DATA PROVIDED
-=-=-=-=-

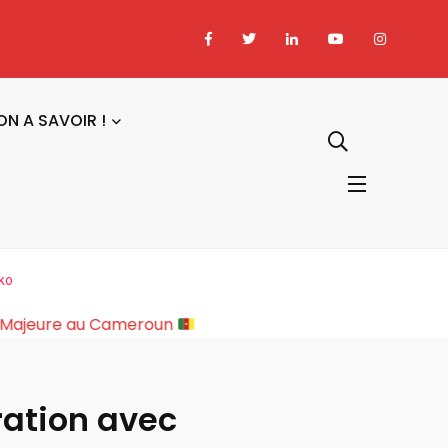
ON A SAVOIR !
ako
ure Sociopolitique Majeure au Cameroun
ération avec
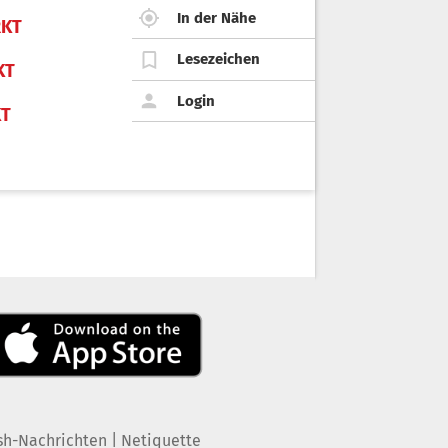
In der Nähe
KT
Lesezeichen
KT
Login
KT
|
sh-Nachrichten
Netiquette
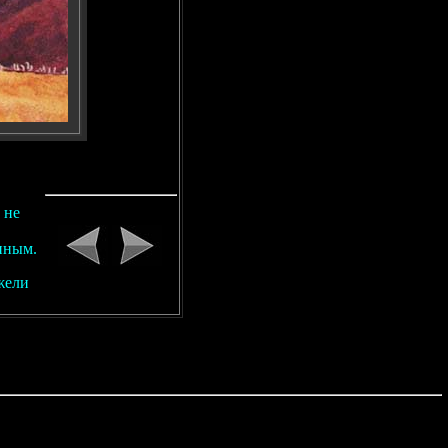
 не
нным.
жели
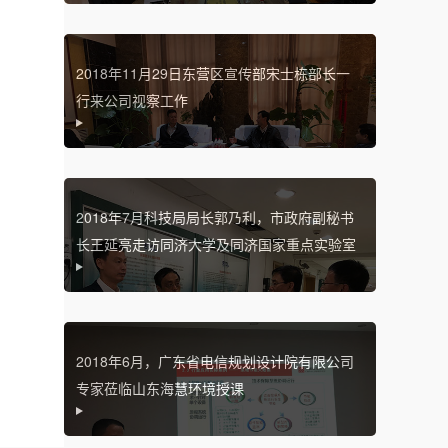
2018年11月29日东营区宣传部宋士栋部长一
行来公司视察工作
2018年7月科技局局长郭乃利，市政府副秘书
长王延亮走访同济大学及同济国家重点实验室
2018年6月，广东省电信规划设计院有限公司
专家莅临山东海慧环境授课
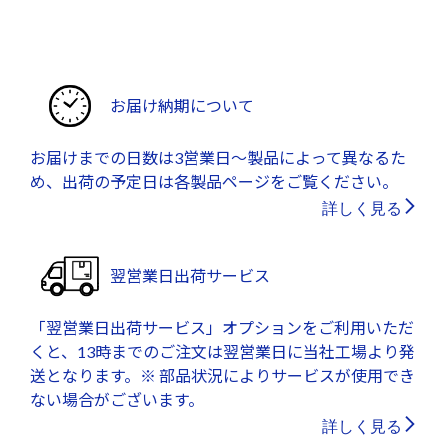
お届け納期について
お届けまでの日数は3営業日～製品によって異なるた
め、出荷の予定日は各製品ページをご覧ください。
詳しく見る
翌営業日出荷サービス
「翌営業日出荷サービス」オプションをご利用いただ
くと、13時までのご注文は翌営業日に当社工場より発
送となります。※ 部品状況によりサービスが使用でき
ない場合がございます。
詳しく見る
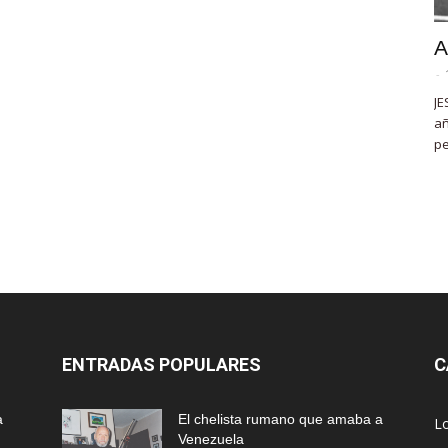
A
-
JE
añ
pe
ENTRADAS POPULARES
C
a
El chelista rumano que amaba a
L
Venezuela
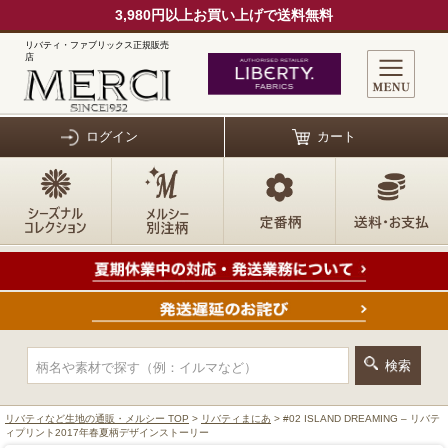
3,980円以上お買い上げで送料無料
リバティ・ファブリックス正規販売
店
ログイン
カート
リバティなど生地の通販・メルシー TOP
>
リバティまにあ
> #02 ISLAND DREAMING – リバテ
ィプリント2017年春夏柄デザインストーリー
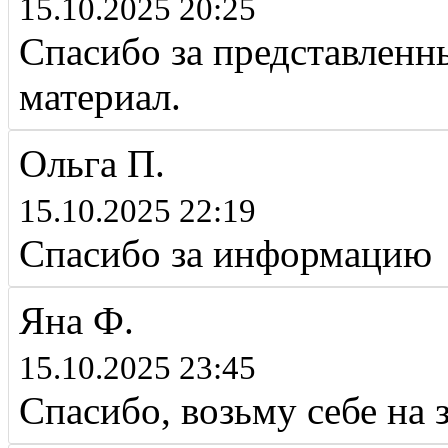
15.10.2025 20:25
Спасибо за представлен
материал.
Ольга П.
15.10.2025 22:19
Спасибо за информацию
Яна Ф.
15.10.2025 23:45
Спасибо, возьму себе на 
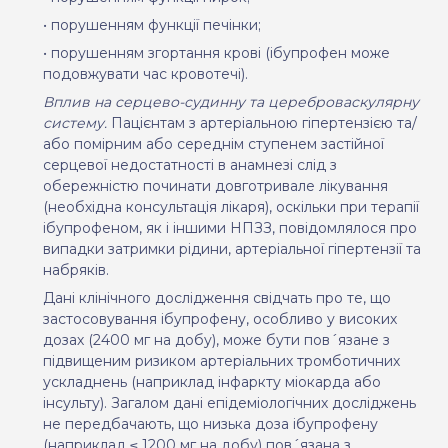
• порушенням функції печінки;
• порушенням згортання крові (ібупрофен може
подовжувати час кровотечі).
Вплив на серцево-судинну та цереброваскулярну
систему.
Пацієнтам з артеріальною гіпертензією та/
або помірним або середнім ступенем застійної
серцевої недостатності в анамнезі слід з
обережністю починати довготривале лікування
(необхідна консультація лікаря), оскільки при терапії
ібупрофеном, як і іншими НПЗЗ, повідомлялося про
випадки затримки рідини, артеріальної гіпертензії та
набряків.
Дані клінічного дослідження свідчать про те, що
застосовування ібупрофену, особливо у високих
дозах (2400 мг на добу), може бути пов´язане з
підвищеним ризиком артеріальних тромботичних
ускладнень (наприклад інфаркту міокарда або
інсульту). Загалом дані епідеміологічних досліджень
не передбачають, що низька доза ібупрофену
(наприклад ≤ 1200 мг на добу) пов´язана з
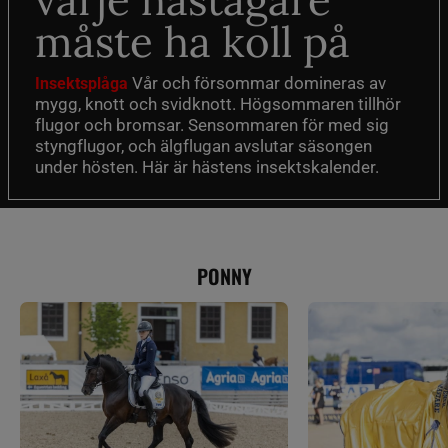
varje hästägare
måste ha koll på
Vår och försommar domineras av
Insektsplåga
mygg, knott och svidknott. Högsommaren tillhör
flugor och bromsar. Sensommaren för med sig
styngflugor, och älgflugan avslutar säsongen
under hösten. Här är hästens insektskalender.
PONNY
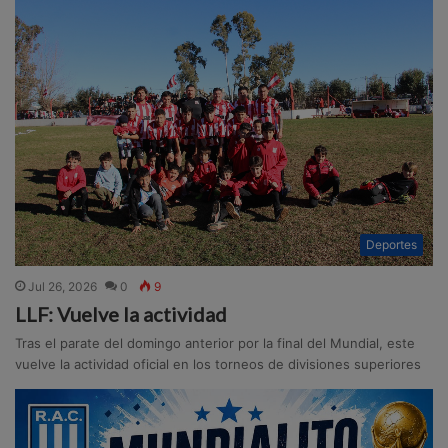
Deportes
Jul 26, 2026
0
9
LLF: Vuelve la actividad
Tras el parate del domingo anterior por la final del Mundial, este
vuelve la actividad oficial en los torneos de divisiones superiores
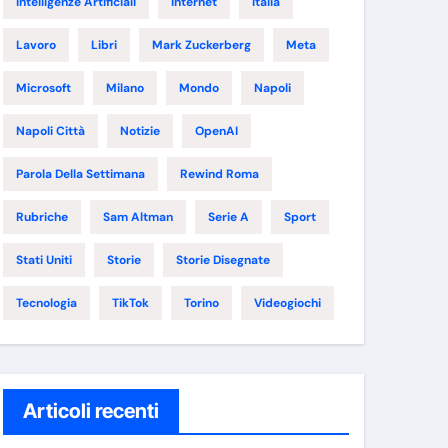
Intelligenze Artificiali
Internet
Italia
Lavoro
Libri
Mark Zuckerberg
Meta
Microsoft
Milano
Mondo
Napoli
Napoli Città
Notizie
OpenAI
Parola Della Settimana
Rewind Roma
Rubriche
Sam Altman
Serie A
Sport
Stati Uniti
Storie
Storie Disegnate
Tecnologia
TikTok
Torino
Videogiochi
Articoli recenti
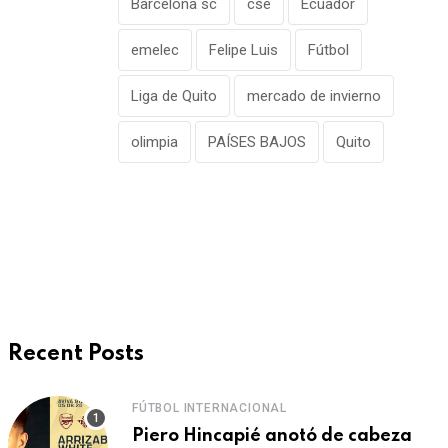
Barcelona sc
cse
Ecuador
emelec
Felipe Luis
Fútbol
Liga de Quito
mercado de invierno
olimpia
PAÍSES BAJOS
Quito
Recent Posts
FÚTBOL INTERNACIONAL
Piero Hincapié anotó de cabeza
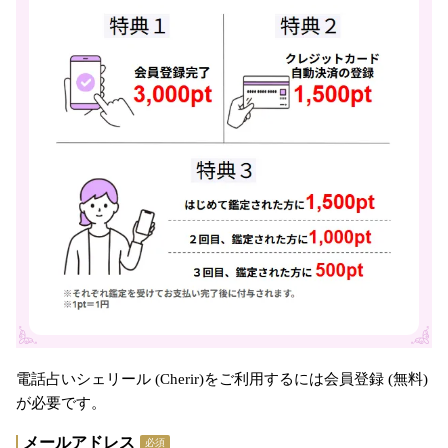
電話占いシェリール (Cherir)をご利用するには会員登録 (無料)
が必要です。
メールアドレス
必須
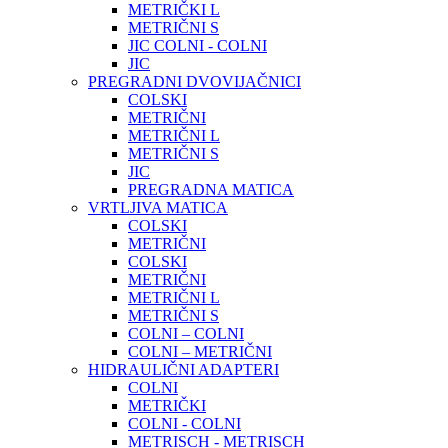
METRIČKI L
METRIČNI S
JIC COLNI - COLNI
JIC
PREGRADNI DVOVIJAČNICI
COLSKI
METRIČNI
METRIČNI L
METRIČNI S
JIC
PREGRADNA MATICA
VRTLJIVA MATICA
COLSKI
METRIČNI
COLSKI
METRIČNI
METRIČNI L
METRIČNI S
COLNI – COLNI
COLNI – METRIČNI
HIDRAULIČNI ADAPTERI
COLNI
METRIČKI
COLNI - COLNI
METRISCH - METRISCH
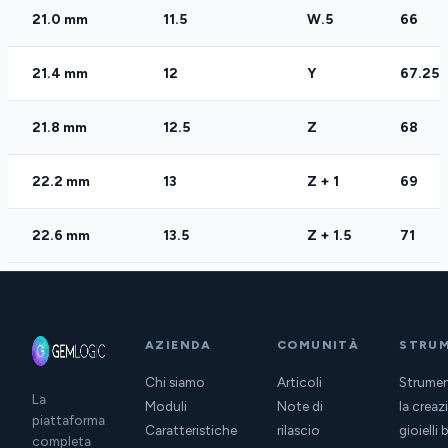
21.0 mm
11.5
W.5
66
21.4 mm
12
Y
67.25
21.8 mm
12.5
Z
68
22.2 mm
13
Z + 1
69
22.6 mm
13.5
Z + 1.5
71
AZIENDA
COMUNITÀ
STRUM
Chi siamo
Articoli
Strumen
La
Moduli
Note di
la creaz
piattaforma
Caratteristiche
rilascio
gioielli 
completa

-=-=-=-=-

AIM OF THE EXERCISE
Lines that contain "може" should be pulled from the entries above and reported.

RESULT
• порушенням згортання крові (ібупрофен може
дозах (2400 мг на добу), може бути пов´язане з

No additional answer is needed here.